John Flett on “Missio Dei” and the Trinity
THIS IS A MUST-READ BOOK. Go buy it, and read it two or three times. Now. Get to it!
We should all be thankful to Flett for publishing this volume with Eerdmans, for it is accessibly priced. You therefore have no excuse for failing to buy (and, consequently, read) it. In any case, here is a juicy tidbit to wet your whistles.
John G. Flett, The Witness of God: The Trinity, Missio Dei, Karl Barth, and the Nature of Christian Community (Grand Rapids, MI: William B. Eerdmans Publishing Company, 2010): 9-10.
Both the decisive force and fatal flaw of missio Dei rests in its relationship to the doctrine of the Trinity.
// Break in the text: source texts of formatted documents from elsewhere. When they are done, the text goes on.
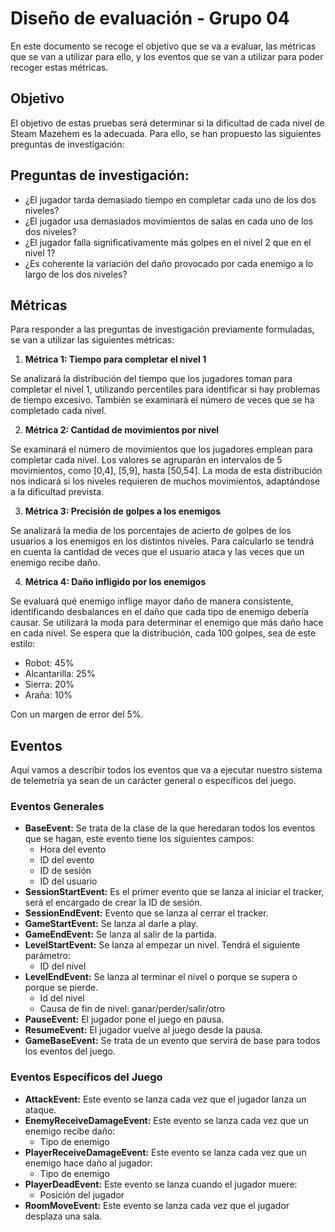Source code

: # Diseño de evaluación - Grupo 04
En este documento se recoge el objetivo que se va a evaluar, las métricas que se van a utilizar para ello, y los eventos que se van a utilizar para poder recoger estas métricas.

## Objetivo
El objetivo de estas pruebas será determinar si la dificultad de cada nivel de Steam Mazehem es la adecuada. Para ello, se han propuesto las siguientes preguntas de investigación:

## Preguntas de investigación:

* ¿El jugador tarda demasiado tiempo en completar cada uno de los dos niveles? 
* ¿El jugador usa demasiados movimientos de salas en cada uno de los dos niveles? 
* ¿El jugador falla significativamente más golpes en el nivel 2 que en el nivel 1?
* ¿Es coherente la variación del daño provocado por cada enemigo a lo largo de los dos niveles?

## Métricas
Para responder a las preguntas de investigación previamente formuladas, se van a utilizar las siguientes métricas:

1. **Métrica 1: Tiempo para completar el nivel 1**

Se analizará la distribución del tiempo que los jugadores toman para completar el nivel 1, utilizando percentiles para identificar si hay problemas de tiempo excesivo. También se examinará el número de veces que se ha completado cada nivel.

2. **Métrica 2: Cantidad de movimientos por nivel**

Se examinará el número de movimientos que los jugadores emplean para completar cada nivel. Los valores se agruparán en intervalos de 5 movimientos, como [0,4], [5,9], hasta [50,54]. La moda de esta distribución nos indicará si los niveles requieren de muchos movimientos, adaptándose a la dificultad prevista. 

3. **Métrica 3: Precisión de golpes a los enemigos**

Se analizará la media de los porcentajes de acierto de golpes de los usuarios a los enemigos en los distintos niveles. Para calcularlo se tendrá en cuenta la cantidad de veces que el usuario ataca y las veces que un enemigo recibe daño.

4. **Métrica 4: Daño infligido por los enemigos**

Se evaluará qué enemigo inflige mayor daño de manera consistente, identificando desbalances en el daño que cada tipo de enemigo debería causar. Se utilizará la moda para determinar el enemigo que más daño hace en cada nivel. Se espera que la distribución, cada 100 golpes, sea de este estilo:

* Robot: 45%
* Alcantarilla: 25%
* Sierra: 20%
* Araña: 10%

Con un margen de error del 5%.
## Eventos
Aquí vamos a describir todos los eventos que va a ejecutar nuestro sistema de telemetría ya sean de un carácter general o específicos del juego. 

### Eventos Generales
* **BaseEvent:** Se trata de la clase de la que heredaran todos los eventos que se hagan, este evento tiene los siguientes campos:
	- Hora del evento
	- ID del evento
	- ID de sesión
	- ID del usuario
* **SessionStartEvent:** Es el primer evento que se lanza al iniciar el tracker, será el encargado de crear la ID de sesión.
* **SessionEndEvent:** Evento que se lanza al cerrar el tracker.
* **GameStartEvent:** Se lanza al darle a play.
* **GameEndEvent:** Se lanza al salir de la partida.
* **LevelStartEvent:** Se lanza al empezar un nivel. Tendrá el siguiente parámetro:
  * ID del nivel
* **LevelEndEvent:** Se lanza al terminar el nivel o porque se supera o porque se pierde.
  * Id del nivel
  * Causa de fin de nivel: ganar/perder/salir/otro
* **PauseEvent:** El jugador pone el juego en pausa.
* **ResumeEvent:** El jugador vuelve al juego desde la pausa.
* **GameBaseEvent:** Se trata de un evento que servirá de base para todos los eventos del juego.

### Eventos Específicos del Juego
* **AttackEvent:** Este evento se lanza cada vez que el jugador lanza un ataque.
* **EnemyReceiveDamageEvent:** Este evento se lanza cada vez que un enemigo recibe daño:
  * Tipo de enemigo
* **PlayerReceiveDamageEvent:** Este evento se lanza cada vez que un enemigo hace daño al jugador:
  * Tipo de enemigo
* **PlayerDeadEvent:** Este evento se lanza cuando el jugador muere:
  * Posición del jugador
* **RoomMoveEvent:** Este evento se lanza cada vez que el jugador desplaza una sala.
As propounded to date, the concept is deficiently Trinitarian, and the wide range of its contemporary problems is a direct result of this single lack. Reference to the Trinity distanced mission from every particular human act, but, as now a divine attribute, uncertainty arose over the practical transition from divine being to the human missionary act. Missio Dei’s vacuity emerges at this precise point. Material formulations of God’s connection with the world was reduced to the language of “sending,” with the effect that his “sending” being included more the particular sendings of the Son and Spirit. Missio Dei provides a Trinitarian illusion behind which all manner of non-Trinitarian mediations operate with sanctioned impunity. The Trinitarian formula is pure preamble. This explains how a wide variety of seemingly incongruous positions can all lay claim to the name missio Dei.